Hewlett-Packard says it will take the soon-to-be acquired Palm WebOS not just to its traditional smartphone home, but also to the company's Internet-connected printers.
In reporting quarterly earnings Tuesday, HP chief executive Mark Hurd told Wall Street analysts that HP's plans for the operating system went beyond mobile phones to a variety of devices, including slate computers and printers.
"We expect to leverage WebOS into a variety of form factors, including slate computers and Web-connected printers," Hurd said during the conference call.
HP announced late last month that it would purchase smartphone maker Palm for $1.2 billion in cash. Analysts consider WebOS the crown jewel of Palm's portfolio, and industry observers assumed HP would use the software in future mobile devices, including slate computers. The company in March unveiled plans for a tablet-style PC to compete with Apple's iPad.
However, the use of WebOS in printers was unexpected. Many analysts had focused instead on what the OS could do for HP in the mobile market. Besides an operating system, WebOS is a development platform open to applications from third-party developers, and Palm has an online application store that offers software for its smartphones.

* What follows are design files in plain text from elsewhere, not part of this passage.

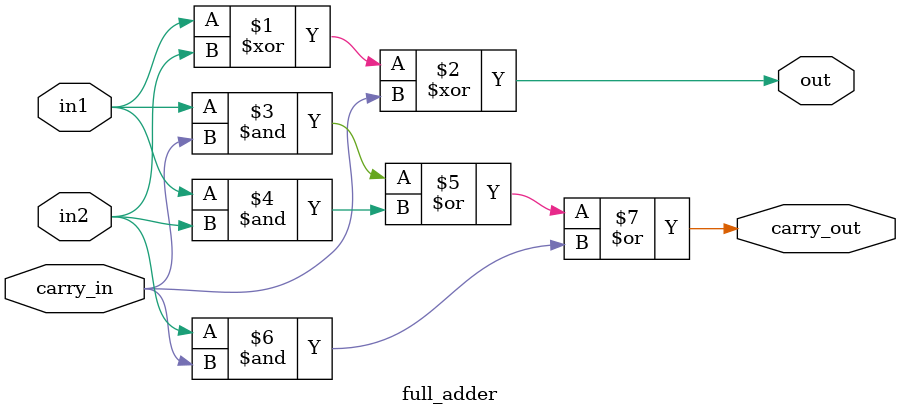
<source format=v>
module Adder_32bit (sum, overflow, data1, data2);
	output [31:0]sum;
	output overflow;
	input [31:0]data1,data2;
   
	wire  carry_out;
	wire [31:0] carry;
   
	genvar i;
   	generate 
		for(i=0; i<32; i=i+1)
			begin: Adder_32bit
				if(i==0) 
					half_adder f(sum[0], carry[0], data1[0], data2[0]);
				else
					full_adder f(sum[i], carry[i], data1[i], data2[i], carry[i-1]);
			end
   	endgenerate
	assign carry_out = carry[31];
	assign overflow=(data1[31]==1'b0 & data2[31]==1'b0 & sum[31]==1'b1)|(data1[31]==1'b1 & data2[31]==1'b1 & sum[31]==1'b0);
	
endmodule 
 
 
module half_adder(out, carry, in1, in2);
   output out, carry;
	input in1, in2;
	
   assign out = in1^in2;
   assign carry = in1&in2;

endmodule // half adder
 
 
module full_adder(out, carry_out, in1, in2, carry_in);
   output out, carry_out;
	input in1, in2, carry_in;
	
	assign out = (in1^in2) ^ carry_in;
	assign carry_out = (in1&carry_in) | (in1&in2) | (in2&carry_in);
	
endmodule // full_adder
</source>
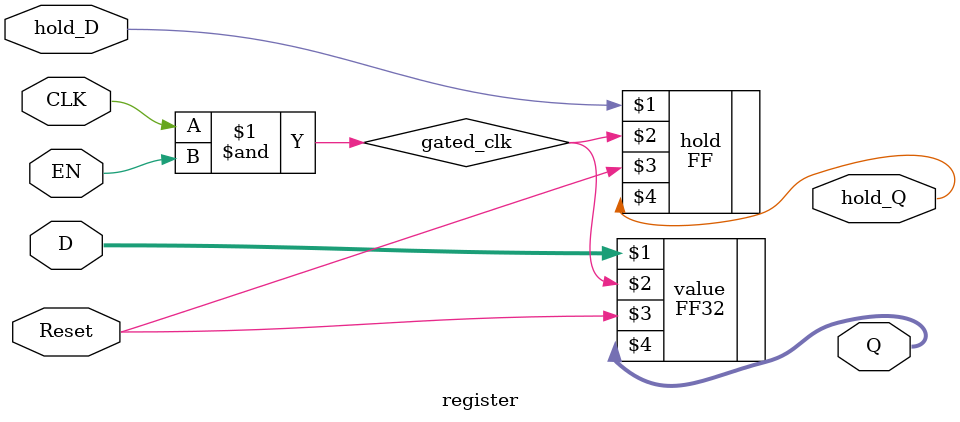
<source format=v>
module register(D, hold_D, CLK, EN, Reset, Q, hold_Q);

	input [31:0] D;
	input hold_D;
	input CLK, EN, Reset;
	output [31:0] Q;
	output hold_Q;

	wire gated_clk = CLK & EN;

	FF32 value (D, gated_clk, Reset, Q);
	FF   hold  (hold_D, gated_clk, Reset, hold_Q);

endmodule
</source>
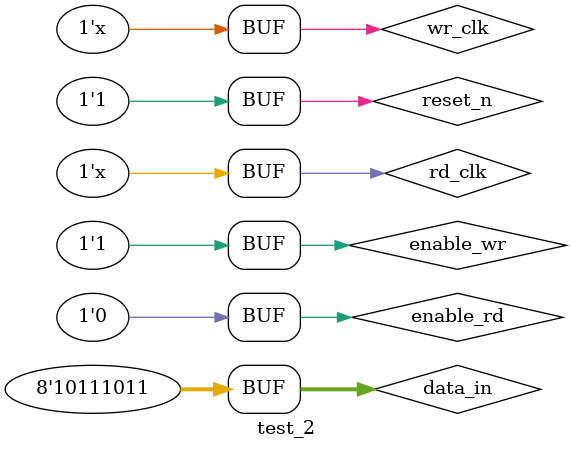
<source format=v>
`timescale 1ns / 1ps


module test_2;

	// Inputs
	reg wr_clk;
	reg rd_clk;
	reg [7:0] data_in;
	reg reset_n;
	reg enable_wr;
	reg enable_rd;

	// Outputs
	wire [7:0] data_out;
	wire f_empty;
	wire f_full;
	wire f_almost_full;
	wire f_almost_empty;

	// Instantiate the Unit Under Test (UUT)
	fifo_top_1 uut (
		.wr_clk(wr_clk), 
		.rd_clk(rd_clk), 
		.data_in(data_in), 
		.data_out(data_out), 
		.reset_n(reset_n), 
		.f_empty(f_empty), 
		.f_full(f_full), 
		.f_almost_full(f_almost_full), 
		.f_almost_empty(f_almost_empty), 
		.enable_wr(enable_wr), 
		.enable_rd(enable_rd)
	);
always # 5 wr_clk = ~ wr_clk;
	always # 15.15 rd_clk = ~ rd_clk;
	
	initial begin
		// Initialize Inputs
		wr_clk = 0;
		rd_clk = 0;
		
		data_in = 8'b0000_1010;
		reset_n = 0;
		enable_wr = 0;
		enable_rd = 0;
		#30;
		
		data_in = 8'b0000_1010;
		reset_n = 1;
		enable_wr = 0;
		enable_rd = 0;
		#30;
		
		
		data_in = 8'b0000_1010;
		reset_n = 1;
		enable_wr = 1;
		enable_rd = 0;
		#10;
		
		data_in = 8'b0001_0000;
		reset_n = 1;

		#15;
		
		data_in = 8'b0100_0001;
		reset_n = 1;

		#15;
		
		data_in = 8'b0001_0011;
		reset_n = 1;

		#15;
		
		data_in = 8'b1010_1010;
		reset_n = 1;

		#15;
		
		data_in = 8'b1010_1010;
		reset_n = 1;
		#15;
		
		data_in = 8'b1011_1011;
		reset_n = 1;
		#15;
		
		data_in = 8'b1111_1111;
		reset_n = 1;
		#15;
		
		data_in = 8'b0000_0111;  // full
		reset_n = 1;
		#15;
		

      data_in = 8'b0000_1000;
		reset_n = 1;
		enable_wr = 0;
		enable_rd = 1;
		#10;
		
      data_in = 8'b0000_1000;
		reset_n = 1;
		enable_wr = 1;
		enable_rd = 0;
		#10;
		
		data_in = 8'b1011_1011;
		reset_n = 1;
		#15;
		
		data_in = 8'b1011_1011;
		reset_n = 1;
		#15;
	end
      
endmodule


</source>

"While HP is behind in the consumer mobile market in comparison to Apple's iPhone and Google's Android, TBR believes there is viable opportunity for HP to gain traction in the commercial mobile markets," Jessica Breen, analyst for Technology Business Research, said in a commentary following HP's earnings release.
Use of WebOS in printers makes sense, given HP's strategy for growing its printer business when an increasing number of people are using online photo services to share pictures electronically. Last summer, HP introduced its first Internet-connected inkjet printer that lets people print coupons, movie tickets, maps, and other items from Web sites without having to turn on a PC.
HP reported that revenue in the second fiscal quarter ended April 30 rose 8% year-to-year for its imaging and printing group, which TBR said was "strong growth for this division."
Overall, HP reported that profits in the quarter rose 28% year-to-year to $2.2 billion, or 91 cents a share, as revenue grew 13% to $30.8 billion. A key driver was increased spending on computers by consumers and businesses in an improving economy.